Avon Publications is one of the leading publishers of romance fiction. At Avon's initial stages, it was an American paperback book and comic book publisher. The shift in content occurred in the early 1970s with multiple Avon romance titles reaching and maintaining spots in bestseller lists, demonstrating the market and potential profits in romance publication. As of 2010, Avon is an imprint of HarperCollins.

Early history (1941–1971)

Avon Books was founded in 1941 by the American News Company (ANC) to create a rival to Pocket Books.  They hired brother and sister Joseph Meyers and Edna Meyers Williams to establish the company.  ANC bought out J.S. Ogilvie Publications, a dime novel publisher partly owned by both the Meyers, and renamed it "Avon Publications".  They also got into comic books. "The early Avons were somewhat similar in appearance to the existing paperbacks of Pocket Books, resulting in an immediate and largely ineffective lawsuit by that company.  Despite this superficial similarity, though, from early on Meyers differentiated Avon by placing an emphasis on popular appeal rather than loftier concepts of literary merit." The first 40 titles were not numbered.  First editions of the first dozen or so have front and rear endpapers with an illustration of a globe.  The emphasis on "popular appeal" led Avon to publish ghost stories, sexually-suggestive love stories, fantasy novels and science fiction in its early years, which were far removed in audience appeal from the somewhat more literary Pocket Books competition.

> **Record set**:
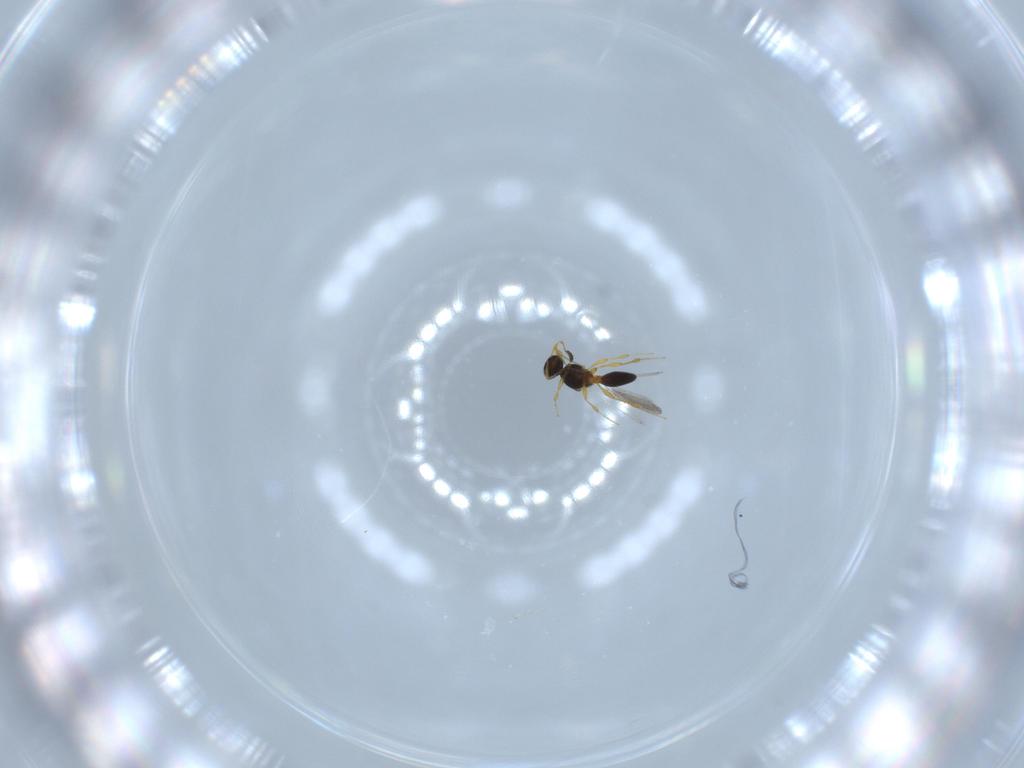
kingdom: Animalia
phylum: Arthropoda
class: Insecta
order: Hymenoptera
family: Platygastridae
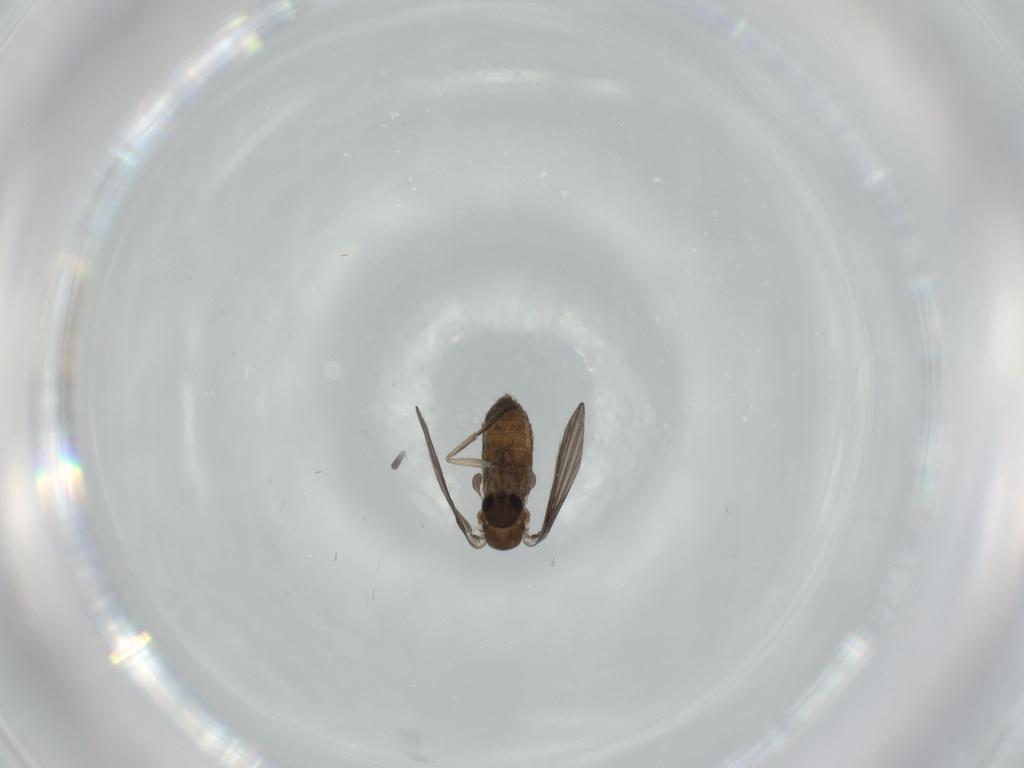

> **Your instructions**:
Reproduce word for word the part of the Avon Publications text that opens with the words "Avon Publications is" and closes with "imprint of HarperCollins.". The entries have nothing to do with the Avon Publications text.

> **Answer to this exercise**:
Avon Publications is one of the leading publishers of romance fiction. At Avon's initial stages, it was an American paperback book and comic book publisher. The shift in content occurred in the early 1970s with multiple Avon romance titles reaching and maintaining spots in bestseller lists, demonstrating the market and potential profits in romance publication. As of 2010, Avon is an imprint of HarperCollins.